Thursday, June 18, 2015

Embrace the Boredom

Boredom is good?

I don't know what to think of this.

I would appreciate your opinion.

There appears to be a whole series of posts and articles lately on the general theme of how boredom is good for you and why you should "embrace the boredom."

For example, James Clear had a chance to talk to a top Olympic coach and ask him the thing we all want to know...

“What’s the difference between the best athletes and everyone else. What do the really successful people do that most people don’t?”  
He briefly mentioned the things that you might expect. Genetics. Luck. Talent.  
But then he said something I wasn’t expecting. “At some point,” he said, “it comes down to who can handle the boredom of training every day and doing the same lifts over and over and over again.”

Hmmm! The boredom of training.

It sounds right, If you are going to be good at anything - running, sailing, playing the guitar - you are going to have to do lots and lots of practice and training.

And sometimes that gets boring. The ones who succeed learn how to "embrace the boredom."

I can see that. The people who rise to the top are mentally tough enough to stick at the training plan and keep working at it even when they are bored with it. They "fall in love with boredom."

But is that really the only way?

When I was training to run marathons I had to do a number of really, really long runs. Longer than the marathon distance itself in some cases. And what's more boring than running? Put one foot in front of the other. Repeat for 30 miles.

I solved it - to an extent - by exploring different places to run. Trails through unfamiliar woods (until the time I got lost and had to run even further than planned to find my way home.) A trail alongside an historic canal in another part of the state. Actually it was still pretty boring at times.

It's much the same with sailing.

The top Olympic sailors are sailing on at least 100 days every year. I think even sailing would quickly become boring if you were doing the same drills with the same people in the same boat at the same place day after day after day.

Of course, we sailors are lucky in that the winds are rarely the same from one day to the next so that introduces some variety into the program.

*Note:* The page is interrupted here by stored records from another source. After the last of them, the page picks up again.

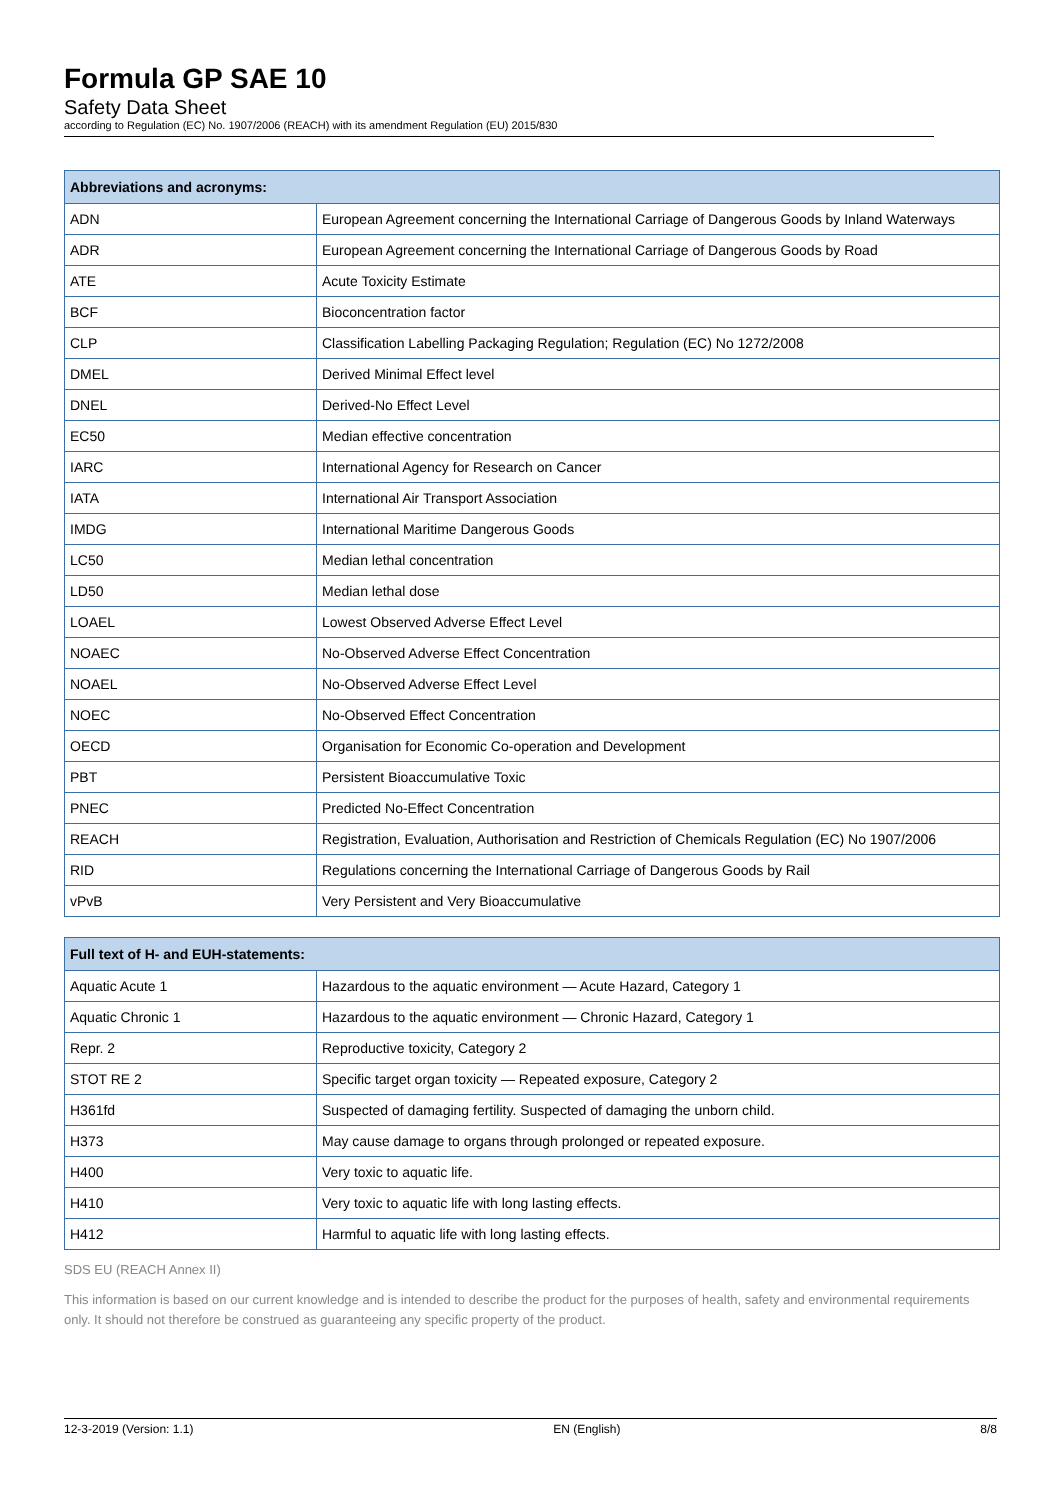Formula GP SAE 10
Safety Data Sheet
according to Regulation (EC) No. 1907/2006 (REACH) with its amendment Regulation (EU) 2015/830
| Abbreviations and acronyms: | |
| --- | --- |
| ADN | European Agreement concerning the International Carriage of Dangerous Goods by Inland Waterways |
| ADR | European Agreement concerning the International Carriage of Dangerous Goods by Road |
| ATE | Acute Toxicity Estimate |
| BCF | Bioconcentration factor |
| CLP | Classification Labelling Packaging Regulation; Regulation (EC) No 1272/2008 |
| DMEL | Derived Minimal Effect level |
| DNEL | Derived-No Effect Level |
| EC50 | Median effective concentration |
| IARC | International Agency for Research on Cancer |
| IATA | International Air Transport Association |
| IMDG | International Maritime Dangerous Goods |
| LC50 | Median lethal concentration |
| LD50 | Median lethal dose |
| LOAEL | Lowest Observed Adverse Effect Level |
| NOAEC | No-Observed Adverse Effect Concentration |
| NOAEL | No-Observed Adverse Effect Level |
| NOEC | No-Observed Effect Concentration |
| OECD | Organisation for Economic Co-operation and Development |
| PBT | Persistent Bioaccumulative Toxic |
| PNEC | Predicted No-Effect Concentration |
| REACH | Registration, Evaluation, Authorisation and Restriction of Chemicals Regulation (EC) No 1907/2006 |
| RID | Regulations concerning the International Carriage of Dangerous Goods by Rail |
| vPvB | Very Persistent and Very Bioaccumulative |
| Full text of H- and EUH-statements: | |
| --- | --- |
| Aquatic Acute 1 | Hazardous to the aquatic environment — Acute Hazard, Category 1 |
| Aquatic Chronic 1 | Hazardous to the aquatic environment — Chronic Hazard, Category 1 |
| Repr. 2 | Reproductive toxicity, Category 2 |
| STOT RE 2 | Specific target organ toxicity — Repeated exposure, Category 2 |
| H361fd | Suspected of damaging fertility. Suspected of damaging the unborn child. |
| H373 | May cause damage to organs through prolonged or repeated exposure. |
| H400 | Very toxic to aquatic life. |
| H410 | Very toxic to aquatic life with long lasting effects. |
| H412 | Harmful to aquatic life with long lasting effects. |
SDS EU (REACH Annex II)
This information is based on our current knowledge and is intended to describe the product for the purposes of health, safety and environmental requirements only. It should not therefore be construed as guaranteeing any specific property of the product.
12-3-2019 (Version: 1.1) EN (English) 8/8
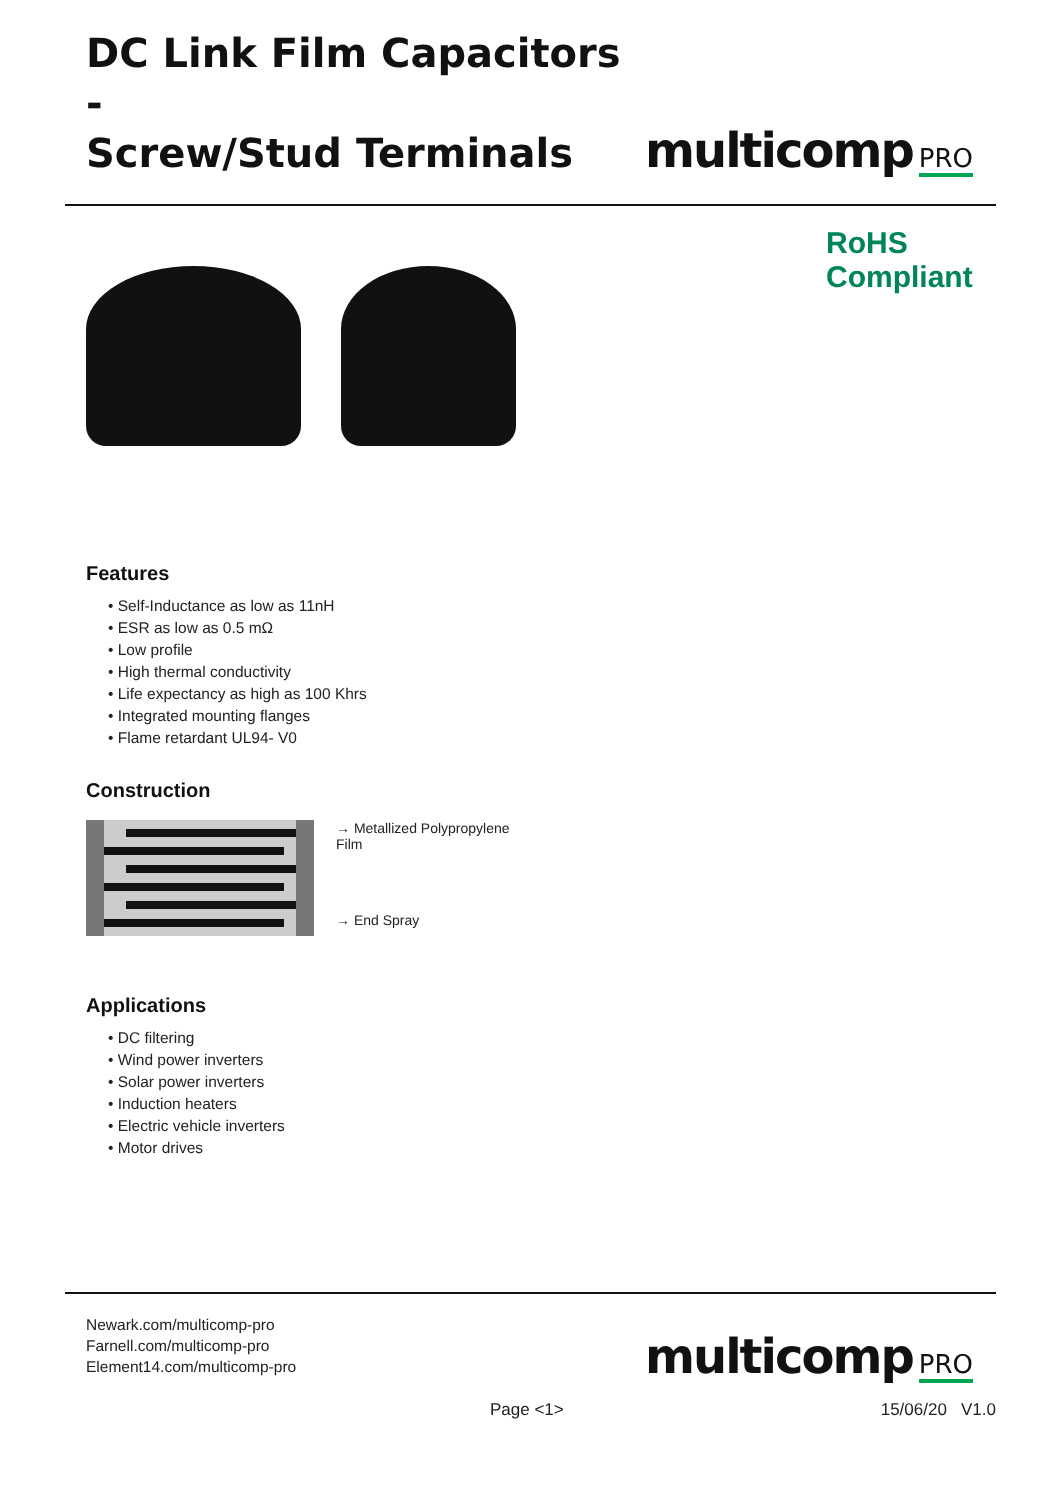DC Link Film Capacitors -
Screw/Stud Terminals
multicomp PRO
RoHS
Compliant
Features
• Self-Inductance as low as 11nH
• ESR as low as 0.5 mΩ
• Low profile
• High thermal conductivity
• Life expectancy as high as 100 Khrs
• Integrated mounting flanges
• Flame retardant UL94- V0
Construction
→ Metallized Polypropylene
Film
→ End Spray
Applications
• DC filtering
• Wind power inverters
• Solar power inverters
• Induction heaters
• Electric vehicle inverters
• Motor drives
Newark.com/multicomp-pro
Farnell.com/multicomp-pro
Element14.com/multicomp-pro
multicomp PRO
Page <1> 15/06/20 V1.0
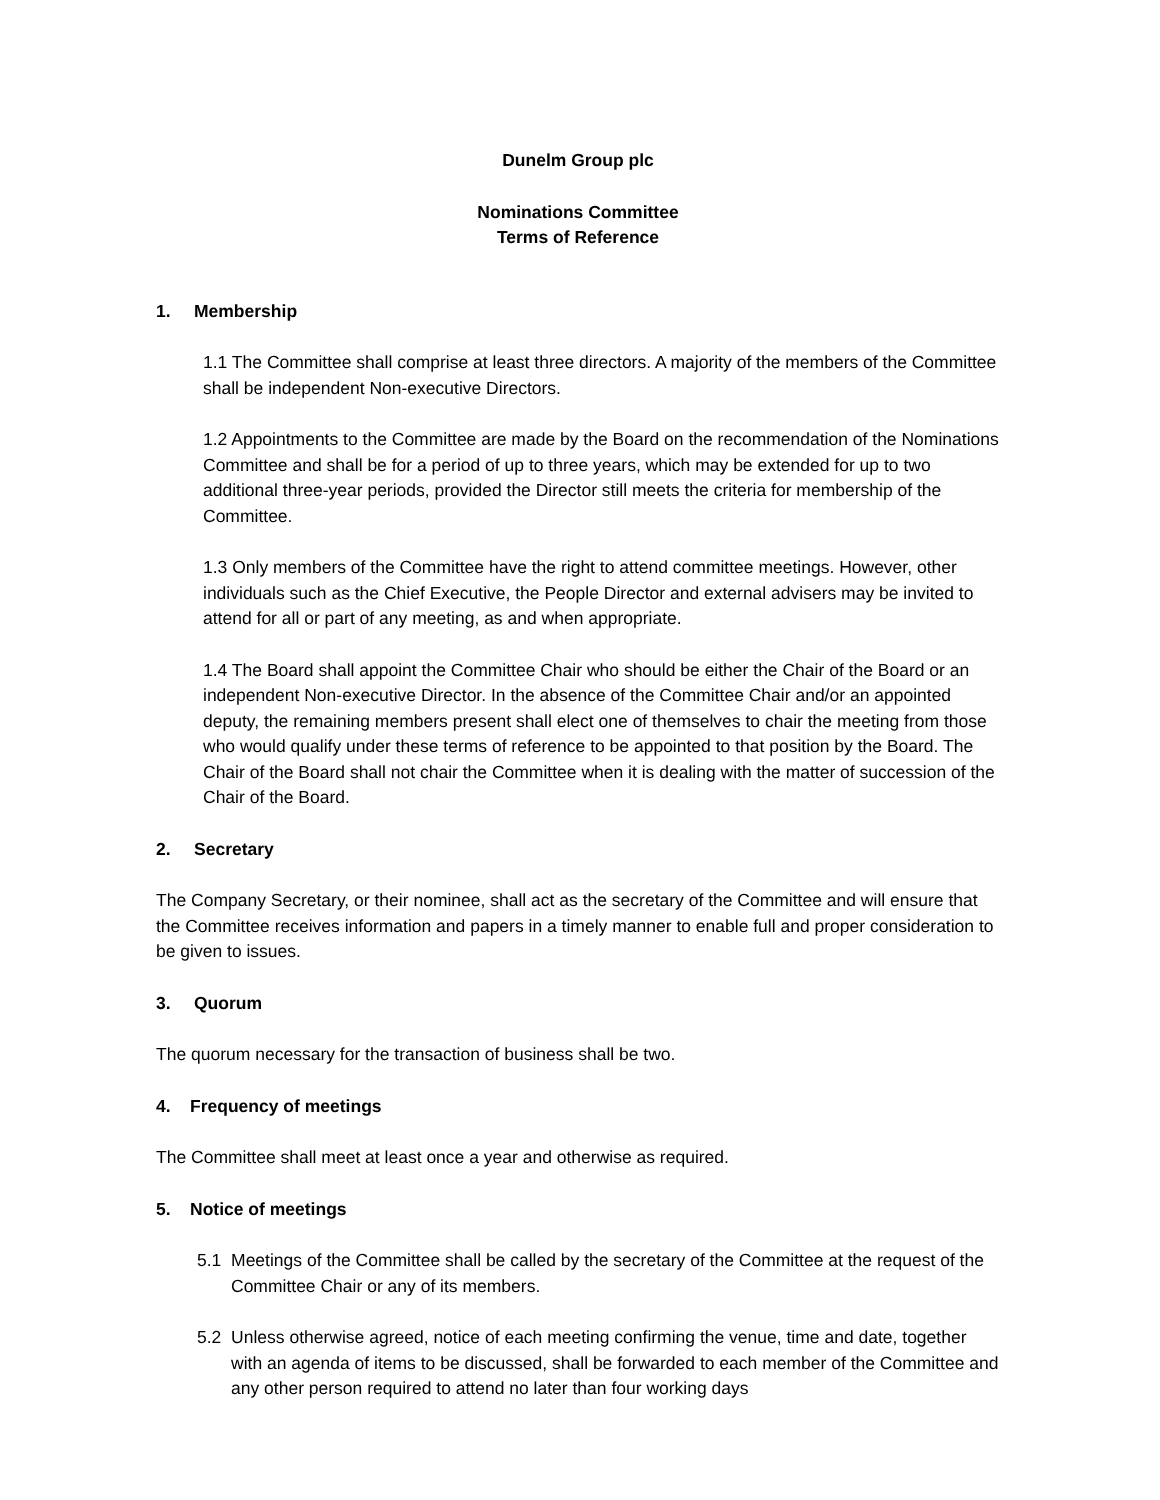Dunelm Group plc
Nominations Committee
Terms of Reference
1. Membership
1.1 The Committee shall comprise at least three directors. A majority of the members of the Committee shall be independent Non-executive Directors.
1.2 Appointments to the Committee are made by the Board on the recommendation of the Nominations Committee and shall be for a period of up to three years, which may be extended for up to two additional three-year periods, provided the Director still meets the criteria for membership of the Committee.
1.3 Only members of the Committee have the right to attend committee meetings. However, other individuals such as the Chief Executive, the People Director and external advisers may be invited to attend for all or part of any meeting, as and when appropriate.
1.4 The Board shall appoint the Committee Chair who should be either the Chair of the Board or an independent Non-executive Director. In the absence of the Committee Chair and/or an appointed deputy, the remaining members present shall elect one of themselves to chair the meeting from those who would qualify under these terms of reference to be appointed to that position by the Board. The Chair of the Board shall not chair the Committee when it is dealing with the matter of succession of the Chair of the Board.
2. Secretary
The Company Secretary, or their nominee, shall act as the secretary of the Committee and will ensure that the Committee receives information and papers in a timely manner to enable full and proper consideration to be given to issues.
3. Quorum
The quorum necessary for the transaction of business shall be two.
4. Frequency of meetings
The Committee shall meet at least once a year and otherwise as required.
5. Notice of meetings
5.1 Meetings of the Committee shall be called by the secretary of the Committee at the request of the Committee Chair or any of its members.
5.2 Unless otherwise agreed, notice of each meeting confirming the venue, time and date, together with an agenda of items to be discussed, shall be forwarded to each member of the Committee and any other person required to attend no later than four working days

But we can also avoid boredom and burnout by mixing it up. Sail in different places. Sail on the sea and on lakes and on rivers. Sail on flat water and in waves. Do solo practice. Tune up with one training partner. Attend a group clinic. Sail small regattas. Sail large regattas. Travel to other countries to sail. Sail in different boats.

But surely most of us sail for fun. Why do it at all if it's boring?

What do you think?

Do you have to "embrace boredom" to succeed.

If so, how do you make yourself do that?

Are there other tricks if you want to put in the time to hone your skills to a high level without getting bored out of your mind in the process?

Is embracing boredom the new mindfulness?

Does embracing boredom make you more creative?

Or is boredom just a bore?

Surfing a bore


yarg said...

I ran across a good line to remember when thinking about this (from Outliers by Malcolm Gladwell I think) - "Talent is the desire to practice." It's a long way to get to the 10,000 hours required to be world class at something, You have to practice a lot. We all want to win, but most of us don't want to practice enough to get there. Finding some variety is a great way to keep up the desire, but sooner or later it gets boring to us semi-serious mediocrities.
I like to think we mediocrities are less obsessive, more well rounded, and more well adjusted human beings.

Tillerman said...

"Talent is the desire to practice." I like that. It's saying much the same thing as the quotation in the James Clear post only more succinctly.

The big question in my mind is what drives the desire to practice. Is it a sheer love of the process of practice? Or is it a driving ambition and focus on the results of practice (better skills, better results in competition) that enable some people to block out the boredom of practice? Can you really "embrace" boredom?

Anonymous said...

Boredom can make you think of better alternatives.

For example, I think I am reasonably efficient at things because I am a bit lazy - so I find better ways of doing things.

Tillerman said...

Great point Anonymous. I have always felt that my successes in life, such as they are, have been achieved because of my laziness.

I could write a post - with examples - to explain this but I am too lazy right now to be bothered.

Skippy said...

Hey Tillerman - I forgot your personal email. Could you contact me? Use my last name on my google account I talked with a couple of local guys that are racing with you out here. I wanted to make sure you have a great time.
Of course if you are too lazy....

John in PDX

Tillerman said...

Sent you an email Skippy. I'm not THAT lazy!

Center of Effort said...

When we go practice it's never boring. One of my favorite quotes of all time by Thomas Edison. "Creativity is 10% inspiration and 90% perspiration." When I was a teen I loved playing there piano. I practiced sometimes 3 hours a day. I never got bored but playing piano is a challenge on multiple levels. I think a sport like football has to be boring in practice. Anyway I see the Pop Warner kids practicing and it looks really boring to me. Sailing practice is never boring. Like you said the conditions are always changing and there's always something to work on. That's one of the reasons I love it so much. Oh and all my semi-serious training partners who provide lots of laughs and allow me the opportunity to imbibe in funky tasting beers at Aidan's Pub.

Tillerman said...

Well said Judith Krimski. I agree - funky beer is the best cure for boredom.